Additionally, those with a gluten sensitivity or absorption issues may also struggle to get the Vitamin A they need. If the nutrient is absorbed properly, it must have a carrier protein called retinol-binding protein to take it where it needs to go. This protein is zinc-based; therefore, if a person is deficient in zinc, he or she will not be able to make that carrier protein and this nutrient will not get to its destination, making that deficiency likely as well.
How Vitamin A Functions
With each role or function in the body, there is typically a nutrient supporting it; and, with Vitamin A, it’s no different. It’s amazing how something consumed in fat can play such a pivotal part in keeping the body operating well. One of the main roles that this nutrient plays is in regenerating epithelial tissue.
Epithelial tissue is what covers or lines many organs in or on the body, including the skin, lungs, GI and urinary tracts. Not only does this nutrient keep these linings in excellent shape, but it helps produce the mucus that is in the gut, lungs and sinus cavities. This mucus allows these organs to work properly and provides immune barriers to protect the body from harmful colds and flu.
Cell Differentiation and Apoptosis
Another major role of Vitamin A is in cell growth, differentiation, and apoptosis. When cells are created, this nutrient assists them in determining what kind of cell they are and their function through a process of differentiation. If they are not properly differentiated, they may become malformed or develop in the wrong location resulting in cancer.
Furthermore, cells have a lifespan with a specific end date. Vitamin A initiates the self-destruction sequence of cells when their time is up in a process called apoptosis. Not having it to differentiate cells and initiate their apoptosis process can have major, long-term, and harmful effects on the body.
As if epithelial regeneration, cell differentiation, and apoptosis weren’t enough, Vitamin A has these functions as well:
- Eyes – without it, an individual can develop xerophthalmia which is a dryness in the eyes that can lead to deterioration causing them to be cloudy and even blind.
- Sex Steroid Formation – it converts cholesterol into estrogen for women and testosterone for men.

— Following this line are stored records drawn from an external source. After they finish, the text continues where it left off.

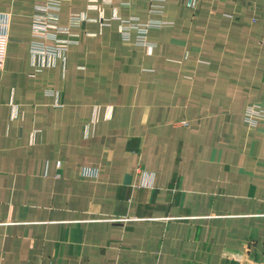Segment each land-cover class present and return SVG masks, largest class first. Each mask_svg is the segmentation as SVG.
<instances>
[{"label": "crops", "instance_id": "obj_1", "mask_svg": "<svg viewBox=\"0 0 264 264\" xmlns=\"http://www.w3.org/2000/svg\"><path fill=\"white\" fill-rule=\"evenodd\" d=\"M188 1L64 0L42 57L0 0V264L264 263V0Z\"/></svg>", "mask_w": 264, "mask_h": 264}, {"label": "built area", "instance_id": "obj_2", "mask_svg": "<svg viewBox=\"0 0 264 264\" xmlns=\"http://www.w3.org/2000/svg\"><path fill=\"white\" fill-rule=\"evenodd\" d=\"M63 2L64 0H36L32 30L34 36L32 51L35 55L61 56L68 51L70 46L77 43V38L71 33V29L91 22L85 15L72 14L69 18V26L62 27L59 12ZM196 2L197 0H189L188 7L194 9ZM151 26L156 29L161 25L152 24ZM51 43L55 45H50ZM257 115L264 117V111L253 108L246 113L249 122H253L252 118Z\"/></svg>", "mask_w": 264, "mask_h": 264}, {"label": "rangeland", "instance_id": "obj_3", "mask_svg": "<svg viewBox=\"0 0 264 264\" xmlns=\"http://www.w3.org/2000/svg\"><path fill=\"white\" fill-rule=\"evenodd\" d=\"M161 9H155V10L153 9L152 14L153 15L156 14V16L161 17L163 15V12ZM160 12H162V13H160ZM113 20H119V18H114ZM120 24H121V28H120L121 40L124 42L133 41V32H135L136 33V36H135L136 46L145 49L150 54L152 52H154L157 45L155 42H152L150 40L149 33L151 31H161L163 29H173L175 27L173 22L151 20L147 23H142V22H140L139 18H132V19L123 20V21H120ZM152 24H159L161 26H158L156 29H154L151 26ZM68 26H69V24L66 27H68ZM71 31H72V29H71ZM75 37L77 38L78 36L75 35ZM50 45H55V44L51 43ZM68 51H69V49H68ZM66 53H64V54H66ZM64 54H62V55H64ZM42 57H46V56L42 55ZM253 108H259V107H257V106L251 107V108H249V111H251ZM245 116H246V114H245Z\"/></svg>", "mask_w": 264, "mask_h": 264}]
</instances>
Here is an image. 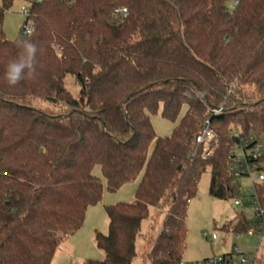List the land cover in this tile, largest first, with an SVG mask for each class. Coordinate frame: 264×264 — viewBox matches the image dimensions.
I'll return each instance as SVG.
<instances>
[{"label": "trees", "instance_id": "1", "mask_svg": "<svg viewBox=\"0 0 264 264\" xmlns=\"http://www.w3.org/2000/svg\"><path fill=\"white\" fill-rule=\"evenodd\" d=\"M228 1L28 0L36 71L13 87L5 65L28 34L7 37L14 0H0V264L52 263L102 200L96 165L110 191L142 175L134 202L105 205L108 231L95 232L105 256L85 264H133L151 207L164 220L149 238L150 264H183L202 172L210 171L213 198L240 195L231 153L264 135V0L232 9ZM160 105L168 119L186 106L169 136H157L151 121ZM206 120L217 144L204 158L196 137ZM258 164L264 173V152ZM253 198L262 214H239L225 229L254 227L264 239V180L254 181Z\"/></svg>", "mask_w": 264, "mask_h": 264}, {"label": "rangeland", "instance_id": "2", "mask_svg": "<svg viewBox=\"0 0 264 264\" xmlns=\"http://www.w3.org/2000/svg\"><path fill=\"white\" fill-rule=\"evenodd\" d=\"M24 6H29L28 0H14L12 6L4 12V30L9 39H14L21 28L23 29L26 18L22 13ZM228 6L230 9L233 8V0L228 1ZM65 81L67 87L76 93L78 88L73 77L67 76ZM185 111L186 106L184 105L177 118L168 119L162 115V105H160L155 112L150 114L156 135L162 137L171 135ZM261 140L264 142V135L261 136ZM262 152H264V148ZM93 173L102 179V200L87 209L83 225L69 239L74 249L70 256H64L65 260L62 257L61 264H85L87 258L99 260L104 258L103 250L96 245L95 232L97 230L108 231L109 219L105 205L118 201L134 202L136 189L142 175L140 174L135 180L124 184L116 191H110L99 165L94 167ZM256 173L253 171L237 176L240 195L230 199H216L209 194V169L202 172L197 194L189 203L185 220L187 244L183 253V264H204L205 259L214 256H229L230 254L233 256L235 264L238 263L241 256H247L249 264H264V239L259 232L255 231L254 227L250 232L241 234L225 229L226 223L242 213L254 221L253 194ZM236 200L240 204L236 205ZM155 214V208L151 207L148 218L143 221L141 233L136 240L137 256L133 264H150L147 256V252L151 248V239L149 238H154L160 233L164 220V214H160L159 217ZM213 234L217 238H211ZM236 249H240L242 254H235L234 250ZM58 264L60 263L58 262Z\"/></svg>", "mask_w": 264, "mask_h": 264}, {"label": "built area", "instance_id": "3", "mask_svg": "<svg viewBox=\"0 0 264 264\" xmlns=\"http://www.w3.org/2000/svg\"><path fill=\"white\" fill-rule=\"evenodd\" d=\"M239 0H233V4L236 5ZM117 15H122L126 12L125 8L119 9L116 11ZM22 13L28 17L31 15L30 8L24 6ZM30 22V23H29ZM34 29L32 21L29 19L24 23L23 31L25 34H28ZM222 110V107L214 109L215 113H218ZM197 143L202 147V155L204 158L210 156L213 153L214 146L217 144V135L215 130L211 127L209 120H206L205 125L202 131L196 137ZM264 148V142L261 139L249 136L247 139H244L241 144L236 145L233 148L231 153L232 161L230 164V171L234 176H239L241 174H247L249 172L256 171L255 181L264 180V173L259 169L258 160L262 156V149ZM239 150V152H238ZM235 204L238 205L240 202L235 201ZM253 208L256 217H259L262 214V210L259 206L258 201L254 198ZM211 238H217L215 234ZM235 254H242L240 249L234 250ZM204 264H235L233 261V256H214L209 259ZM237 264H249V258L247 256H241Z\"/></svg>", "mask_w": 264, "mask_h": 264}, {"label": "clouds", "instance_id": "4", "mask_svg": "<svg viewBox=\"0 0 264 264\" xmlns=\"http://www.w3.org/2000/svg\"><path fill=\"white\" fill-rule=\"evenodd\" d=\"M36 35L32 29L27 37H18L15 46L18 49L17 55L8 60L4 70V80L9 86H16L25 78H31L36 71L37 45L33 40Z\"/></svg>", "mask_w": 264, "mask_h": 264}, {"label": "crops", "instance_id": "5", "mask_svg": "<svg viewBox=\"0 0 264 264\" xmlns=\"http://www.w3.org/2000/svg\"><path fill=\"white\" fill-rule=\"evenodd\" d=\"M77 232V231H76ZM75 232V233H76ZM74 235V233L72 234ZM70 235L69 237H67L63 243L59 246V248L57 249V251L55 252V255L53 257L52 263L51 264H58V262L61 264L62 263V257L64 256H70L71 252L74 249V246L72 244V242L69 240L70 237L72 236ZM66 259V257H64V260ZM68 259V258H67Z\"/></svg>", "mask_w": 264, "mask_h": 264}]
</instances>
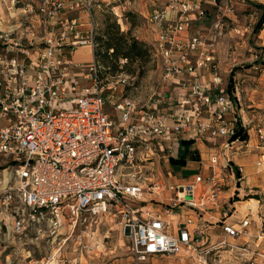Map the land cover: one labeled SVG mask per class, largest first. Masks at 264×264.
I'll return each instance as SVG.
<instances>
[{
    "label": "built area",
    "instance_id": "1",
    "mask_svg": "<svg viewBox=\"0 0 264 264\" xmlns=\"http://www.w3.org/2000/svg\"><path fill=\"white\" fill-rule=\"evenodd\" d=\"M72 1H47V19L0 30V196L6 207L21 204L12 208V232L22 235L26 220L48 215L54 228L113 216L137 262L264 264V220L250 206L241 214L229 195L232 154L249 147L250 135L224 87L217 38L186 35L205 17L202 0H168L180 14L170 25L159 10L147 19L158 31V91L147 103L121 99L116 119L101 67L73 58L80 48L95 51L94 19L84 31L65 17L81 5L91 15L95 0ZM256 135L264 151V128ZM183 142L210 146L205 159L198 150L199 174L178 178L169 169L164 176L160 163L179 160Z\"/></svg>",
    "mask_w": 264,
    "mask_h": 264
},
{
    "label": "rangeland",
    "instance_id": "2",
    "mask_svg": "<svg viewBox=\"0 0 264 264\" xmlns=\"http://www.w3.org/2000/svg\"><path fill=\"white\" fill-rule=\"evenodd\" d=\"M47 1L50 2L0 0V28L7 27V31L15 33L33 20L47 19L42 11ZM139 1L93 2L99 45L108 39L110 32L116 38L124 36L128 40H137L146 50L138 60L110 57L101 63L107 110L114 119L117 118L114 107L121 99L147 103L158 91L161 70L154 54V42H150L144 31L147 29L146 21L138 10ZM259 2L261 0H216L217 6L202 3L204 19L192 21L186 34L205 40L210 38L207 43H211L213 37L222 38L220 52L216 56L223 69V84L225 88L233 85L231 94L238 116L246 130L251 131L252 139L248 148L232 154V166L237 177L229 195L235 193L234 200L239 202L237 206L241 214L245 213L246 206L252 207L258 222L264 220V159L261 158L264 151L256 138L257 129L264 128V47L262 32L257 30L263 10L258 7ZM169 88L165 90L176 98L178 92L172 86ZM191 147L198 154L186 162L190 171L183 170L182 164L176 167L163 162L159 171L167 176L171 169L178 178L199 174L198 150L205 159L210 146L198 142ZM13 207H21V204L13 202L6 207L0 196V264H185L176 258L137 262L131 243L123 232L121 219L113 216H88L76 227L66 222L54 228L50 226L48 215L40 222L26 220L27 229L22 235H17L11 230Z\"/></svg>",
    "mask_w": 264,
    "mask_h": 264
},
{
    "label": "crops",
    "instance_id": "3",
    "mask_svg": "<svg viewBox=\"0 0 264 264\" xmlns=\"http://www.w3.org/2000/svg\"><path fill=\"white\" fill-rule=\"evenodd\" d=\"M67 2L74 4V2L72 0H67ZM202 3L203 4L207 3L210 5L211 4L216 5L214 2H211V0H202ZM257 5L264 6V0H261V2H259V4H257ZM137 7H138L140 14L143 16L144 20L146 21V28L147 29H145L144 31H145L146 36L149 37L150 42L151 41L155 42L158 38V31L156 30V28L154 26L150 25L147 21V19L155 11L159 10L161 12L166 13V21L164 22V24L166 26L174 23L180 17V14H178V9L173 8L169 4L168 0H141L137 4ZM92 11H94L93 8H92ZM92 11H91V15H90V13L81 5L80 7H78L75 10H69L68 9L67 11H65V17L67 19H78L80 21V23L83 24L82 30L86 31L89 29V24L91 22V18L94 19ZM0 27H2L1 23H0ZM0 30L7 31V27H5L4 29L0 28ZM260 32H262L261 33V40H262V46L264 47V27L262 30H260ZM216 38H217V43H216V52L217 53L216 54L218 56L219 52H220V45L222 44V42H221L222 38L218 37V36H216ZM73 58L78 62L93 63L94 62V51H91V50L85 49V48H80L73 53ZM204 75H205L206 80H208V81L212 80L211 75H209L207 73H204ZM172 88L174 90L178 89L177 87H174V86H172ZM247 131L250 135V141L252 142L251 131H249V130H247ZM189 151L191 152V154H193L195 156H197V154H198L197 150L192 149V147L189 148ZM193 163L196 164V162H193ZM176 167H178V165ZM180 167H182L183 170H187V171L189 170V167H187V165L185 166V164L183 166H180ZM194 169H195V167H194Z\"/></svg>",
    "mask_w": 264,
    "mask_h": 264
},
{
    "label": "trees",
    "instance_id": "4",
    "mask_svg": "<svg viewBox=\"0 0 264 264\" xmlns=\"http://www.w3.org/2000/svg\"><path fill=\"white\" fill-rule=\"evenodd\" d=\"M258 7H260L263 10V14L257 24V30L260 31L264 27V6L258 5ZM108 35H109L108 39L104 42H101L100 45L97 41V35L95 36L97 47L94 51V61L100 67H101V63L104 62L105 60H108L110 57H114V59L116 60H118L119 58H124V59L134 61V60H138L139 58H141L146 52L143 44H141L137 40H128L124 36L120 38H116V37H113L110 34V32H108ZM110 52L112 53L111 55L109 54ZM97 76L99 80L103 81L104 77L102 76V70L98 72ZM233 88H234L233 85H230V88H228V91L231 93ZM242 132H243V128L241 127L239 134H241ZM242 138L247 139V136L243 135ZM183 146L186 149L182 153V156L180 157V159L171 160V164L173 166H177L181 164L184 165L189 160V158L195 157V155L191 154V152L189 151V148L192 146L191 142H183Z\"/></svg>",
    "mask_w": 264,
    "mask_h": 264
}]
</instances>
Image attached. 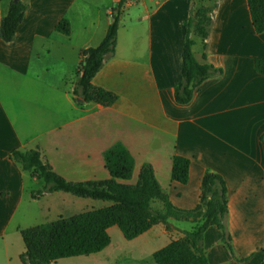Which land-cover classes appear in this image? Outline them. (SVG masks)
I'll list each match as a JSON object with an SVG mask.
<instances>
[{
  "label": "crops",
  "instance_id": "crops-1",
  "mask_svg": "<svg viewBox=\"0 0 264 264\" xmlns=\"http://www.w3.org/2000/svg\"><path fill=\"white\" fill-rule=\"evenodd\" d=\"M13 1L0 0V27ZM119 1L22 0L28 10L13 41L0 36V244L5 249L0 264H22L24 252L11 257L9 245L20 242L22 231L45 225L38 224L45 214L57 212V221L112 206L61 192L33 199L45 184L11 161V153L38 149L67 182H101L111 178L105 154L117 145L135 161L131 179L117 183L136 185L142 168L151 166L180 210L198 206L206 173L220 175L228 189L226 229L212 225L205 233L206 262L264 264V76L255 69L256 61L264 60V34L254 31L248 1H127L115 55L92 82L117 101L111 107L79 106L73 89L81 52L101 45ZM201 7L213 8L205 63L220 74L197 88L190 103L179 105L175 90L183 81L185 23ZM63 21L69 35L57 31ZM191 39L195 58L203 63V43L194 33ZM175 157L190 160L187 185L172 181ZM79 200L89 207L83 210ZM157 203L153 207L161 211ZM191 226L175 223L181 231ZM109 235L110 246L86 260L108 261L113 236L119 241L123 236L117 227ZM130 244L141 254L120 260L205 264L188 238L162 225Z\"/></svg>",
  "mask_w": 264,
  "mask_h": 264
},
{
  "label": "trees",
  "instance_id": "trees-1",
  "mask_svg": "<svg viewBox=\"0 0 264 264\" xmlns=\"http://www.w3.org/2000/svg\"><path fill=\"white\" fill-rule=\"evenodd\" d=\"M129 0H120L111 12V24L103 42L97 48L81 52L80 65L74 84L73 96L79 105L95 103L111 107L117 97L93 86V79L104 64L115 55L122 9ZM193 1V0H191ZM254 31L264 34V0H247ZM28 7L12 2L8 15L2 20L0 36L3 42L11 43L23 23ZM213 8L201 7L185 23L183 48V81L175 90L179 105L191 102L194 92L205 81L220 74V71L205 63L206 41L212 26ZM57 31L70 34L67 21L57 26ZM194 33L203 43V63L196 60ZM256 72L264 76V60H257ZM264 143V135L261 138ZM10 160L22 167L32 178L43 181L45 188L32 194L37 200L52 193H66L80 199H91L112 203L111 207L83 213L71 218H61L53 223L22 231L25 252L21 254L22 264H56L59 260L88 257L103 252L111 244L109 230L117 227L125 240L134 241L155 226L162 225L167 232H178L188 238L197 248L205 264L203 241L212 226L225 230L228 211V189L224 179L215 173H206L201 183L198 206L193 210H180L170 201L159 186L151 166H144L136 185H123L117 180L129 181L133 175L135 161L127 149L117 145L105 154V166L110 180L101 182L69 183L53 172L41 152L14 151ZM190 160L175 157L172 167V181L181 185L189 182ZM159 202L163 209L157 211L153 204ZM175 223H190L189 230H179Z\"/></svg>",
  "mask_w": 264,
  "mask_h": 264
},
{
  "label": "rangeland",
  "instance_id": "rangeland-1",
  "mask_svg": "<svg viewBox=\"0 0 264 264\" xmlns=\"http://www.w3.org/2000/svg\"><path fill=\"white\" fill-rule=\"evenodd\" d=\"M43 191V190H42ZM41 192V191H39ZM69 197L73 198V196L68 195ZM41 199V198H40ZM79 201H83L82 203L83 206V210H86L87 208V204L88 202H86V200H79ZM89 203H94L92 202V200H89ZM99 201H96V203ZM159 204V203H157ZM89 207V206H88ZM66 212L70 213V208H65ZM80 212V211H78ZM66 213V214H68ZM57 216V212L52 213V215H44L43 218L38 221L40 223L38 224H46L49 222H53L56 220ZM113 250L111 251L110 257L108 259V261H103V263H96L93 260H86V257L81 258V259H77V258H72V259H63V260H59L56 264H135L134 262L131 261H124V260H120V258L122 259V257L126 254H133L135 256H138L141 254L140 250L136 249L134 246H132V244H130L129 241L125 240L124 237L122 236V241H119L116 237L113 236ZM19 243H14L12 245H9V251L11 254V257H14L15 254H17V252L23 251L25 252V245L23 243L22 238L19 239ZM4 247L3 245L0 244V262L3 261L5 259V255H4ZM90 257V256H88Z\"/></svg>",
  "mask_w": 264,
  "mask_h": 264
},
{
  "label": "water",
  "instance_id": "water-1",
  "mask_svg": "<svg viewBox=\"0 0 264 264\" xmlns=\"http://www.w3.org/2000/svg\"><path fill=\"white\" fill-rule=\"evenodd\" d=\"M19 0H14V2H18Z\"/></svg>",
  "mask_w": 264,
  "mask_h": 264
}]
</instances>
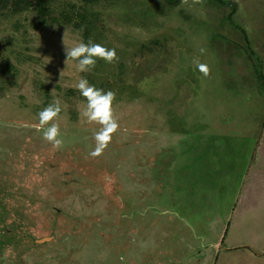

- Thyroid Function – it creates a receptor to activate genes for the thyroid to ramp up metabolism.
Effects of Deficiency
In individuals who are not consuming enough animal or milk fat, a deficiency in Vitamin A is not uncommon. Because it does so much to support the function of the body, without it, the body can suffer greatly. One of the first issues an individual may notice is related to the skin. The skin may heal slowly, be inflamed, or have raised, red bumps.
Additionally, a deficiency can affect the lining and mucus production of the urinary tract, gut, and lungs leading to chronic UTIs, chronic upper respiratory infections, colds, and even influenza. Hypothyroidism may also result from deficiency. Lastly, in developing babies and young children, a lack of this nutrient can cause birth defects, cleft palates, or even stunted growth.
As previously mentioned, even though Vitamin A is fat-soluble, it is still difficult to reach toxic levels when consuming this nutrient. However, if one does experience toxicity, he or she may have these indicators:
- Bone Pain
- Development of certain types of tumors
- Issues in a developing fetus during pregnancy
- Liver complications
If an individual does choose to supplement, it’s important to keep doses around 12,500 IUs. However, if any of the signs of toxicity begin to appear, consult a doctor before proceeding with further supplementation.
Most people have a general knowledge of vitamins and minerals, but it’s important to really dig into their impact on the functioning of the body. An issue you may be facing could simply be caused by a deficiency which necessitates only a change in diet or supplementation. Staying informed and learning more about how the body works and how to adequately fuel it is the first step in healing your body and ultimately changing it for the better!